Chiusi nidi, asili e scuole Pupillo: troppi contagi

Un’altra settimana di lezioni da casa, il sindaco proroga il blocco delle strade ACastel Frentano in quarantena una classe della materna. I paesi dal prefetto
LANCIANO. Inizia una nuova settimana di didattica a distanza per le scuole di Lanciano. Il sindaco Mario Pupillo ha firmato ieri l’ordinanza della proroga della sospensione delle attività didattiche in presenza dai nidi alle medie fino al 14 marzo. I contagi restano alti, 332, con 490 quarantene. Asili chiusi anche a Frisa, dove ieri è stata giornata di screening come a Lama dei Peligni: 4 i positivi scovati in tutto. Gli altri comuni sotto sorveglianza Asl, ovvero Altino, Atessa, Castel Frentano, Paglieta, Mozzagrogna e Santa Maria Imbaro lasciano nidi e scuole dell’infanzia aperti. Ma, per un contagio ad Atessa, è chiuso oggi l'asilo nido comunale La Coccinella, e a Castel Frentano è in quarantena una sezione dell’infanzia di Fonte Profice.
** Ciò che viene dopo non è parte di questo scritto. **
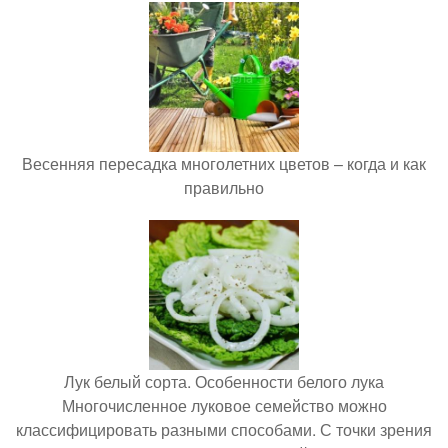
Весенняя пересадка многолетних цветов – когда и как
правильно
Лук белый сорта. Особенности белого лука
Многочисленное луковое семейство можно
классифицировать разными способами. С точки зрения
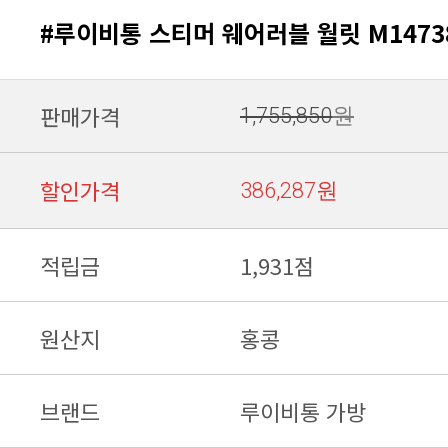
#루이비통 스티머 웨어러블 월릿 M14738
판매가격
1,755,850
원
할인가격
386,287원
적립금
1,931점
원산지
홍콩
브랜드
루이비통 가방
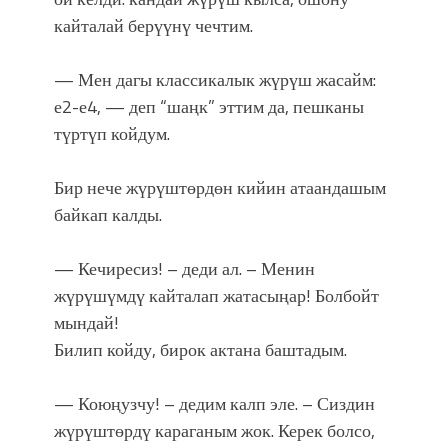
кайталай берүүнү чечтим.
— Мен дагы классикалык жүрүш жасайм:
е2-е4, — деп “шаңк” эттим да, пешканы
түртүп койдум.
Бир нече жүрүштөрдөн кийин атаандашым
байкап калды.
— Кечиресиз! – деди ал. – Менин
жүрүшүмдү кайталап жатасыңар! Болбойт
мындай!
Билип койду, бирок актана баштадым.
— Коюңузчу! – дедим калп эле. – Сиздин
жүрүштөрдү караганым жок. Керек болсо,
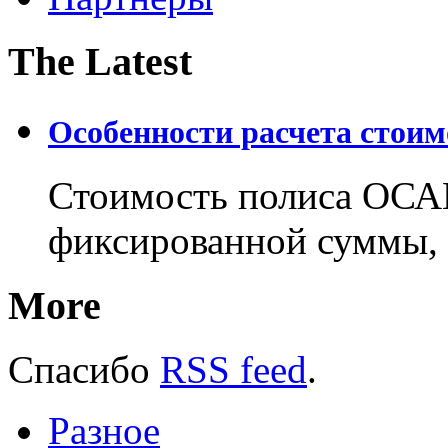
The Latest
Особенности расчета стои
Стоимость полиса ОСАГ
фиксированной суммы, 
More
Спасибо
RSS feed
.
Разное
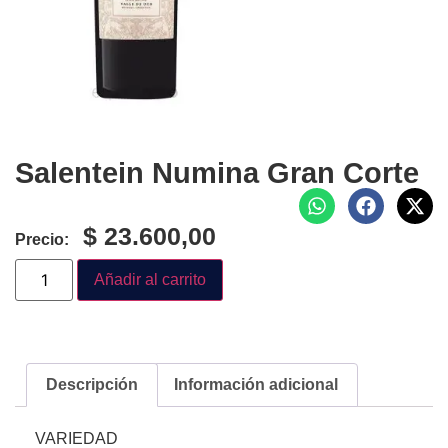
Salentein Numina Gran Corte
$
23.600,00
Precio:
Añadir al carrito
Descripción
Información adicional
VARIEDAD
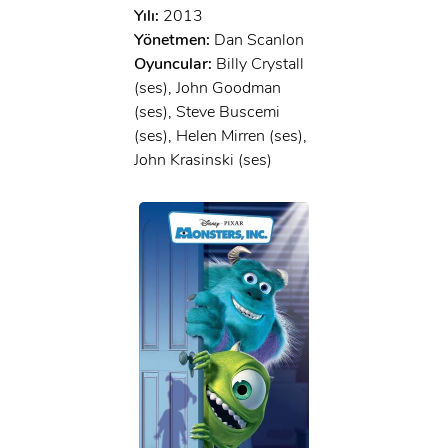
Yılı:
2013
Yönetmen:
Dan Scanlon
Oyuncular:
Billy Crystall
(ses), John Goodman
(ses), Steve Buscemi
(ses), Helen Mirren (ses),
John Krasinski (ses)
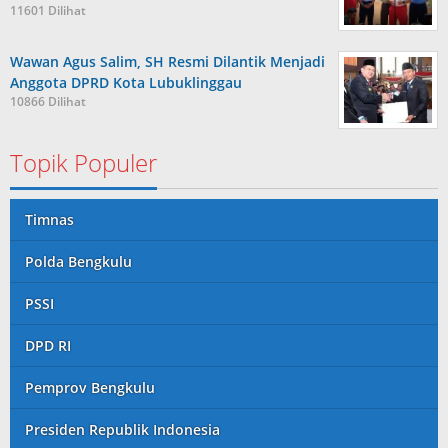
11601 Dilihat
Wawan Agus Salim, SH Resmi Dilantik Menjadi
Anggota DPRD Kota Lubuklinggau
10866 Dilihat
Topik Populer
Timnas
Polda Bengkulu
PSSI
DPD RI
Pemprov Bengkulu
Presiden Republik Indonesia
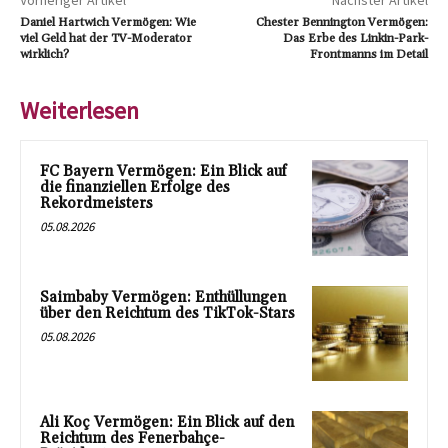
Vorheriger Artikel
Nächster Artikel
Daniel Hartwich Vermögen: Wie
Chester Bennington Vermögen:
viel Geld hat der TV-Moderator
Das Erbe des Linkin-Park-
wirklich?
Frontmanns im Detail
Weiterlesen
FC Bayern Vermögen: Ein Blick auf
die finanziellen Erfolge des
Rekordmeisters
05.08.2026
Saimbaby Vermögen: Enthüllungen
über den Reichtum des TikTok-Stars
05.08.2026
Ali Koç Vermögen: Ein Blick auf den
Reichtum des Fenerbahçe-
BOLLETTINO «Sei decessi negli ultimi tre giorni, un’incidenza settimanale per 100mila abitanti pari a 416 casi, 332 attualmente positivi e 490 quarantene: sono i numeri a giustificare la proroga della sospensione delle attività didattiche in presenza dei nidi e delle scuole dell’infanzia fino a domenica 14 marzo. Sempre per i contagi ho confermato il divieto di stazionamento e assembramento nelle strade e nelle piazze e la chiusura delle aree verdi». È il sindaco Pupillo a spiegare la necessità di dover prorogare la dad nelle scuole per un’altra settimana perché Lanciano comune arancione, ma con le restrizioni della Regione, ha contagi e decessi elevati che non permettono riaperture. «L’ordinanza è stata decisa in accordo con i dirigenti scolastici», aggiunge l’assessore all’istruzione Giacinto Verna, «perché i dati Asl indicano un tasso di incidenza per ogni mille abitanti pari a 15,5 nella fascia d’età 0-5 anni, superiore alla media di riferimento. Poi i contagi avvenuti a scuola possono tradursi in ulteriori contagi in famiglia e non possiamo rischiare». Ma alla dad deve accompagnarsi la vaccinazione del personale scolastico che può avvenire al pala Masciangelo, riconosciuto ufficialmente dalla Asl come centro vaccinale.
COMPRENSORIO Asili aperti in 6 dei 7 comuni posti dall’ordinanza di Marsilio sotto monitoraggio specifico da parte della Asl ossia Altino, Atessa, Castel Frentano, Paglieta, Mozzagrogna e Santa Maria Imbaro. A Frisa, 17 casi attivi, c’è la proroga della chiusura dell’asilo fino al 14 marzo perché fa parte del comprensivo di Lanciano. Ma, a causa di due contagi ci sono delle eccezioni: ad Atessa, 66 positivi, oggi è chiuso il nido Comunale La Coccinella per sanificazione; un bimbo del reparto lattanti è risultato positivo. Il personale della sezione e i bimbi sono in quarantena, mentre domani il nido riapre per le sezioni Medi e Grandi. A Castel Frentano, 37 casi, il sindaco Gabriele D’Angelo comunica la quarantena per alunni e personale di una sezione scuola dell’Infanzia Fonte Profice. «I casi sono saliti a 24 in paese», aggiunge il sindaco di Santa Maria Imbaro, Maria Giulia Di Nunzio, «ma in accordo con il sindaco Tommaso Schips di Mozzagrogna (22 casi), lasciamo aperti gli asili. Domani ci sarà l’incontro con il prefetto per nuove valutazioni». Ad Altino il focolaio nella casa di riposo Villa Aurora non si placa: «Ieri un altro anziano è stato trasferito in ospedale», dice il sindaco Vincenzo Muratelli, «c’è un operatore guarito ma i casi nella struttura restano tanti, 60».
SCREENING Chiusi due giorni di tamponi rapidi a Lama dei Peligni: 202 test e un positivo, ma non di Lama dove c’è un solo caso attivo. A Frisa tamponi solo ieri e grande affluenza anche da altri comuni: 618 test e 3 positivi, 2 di Frisa e uno di un comune limitrofo.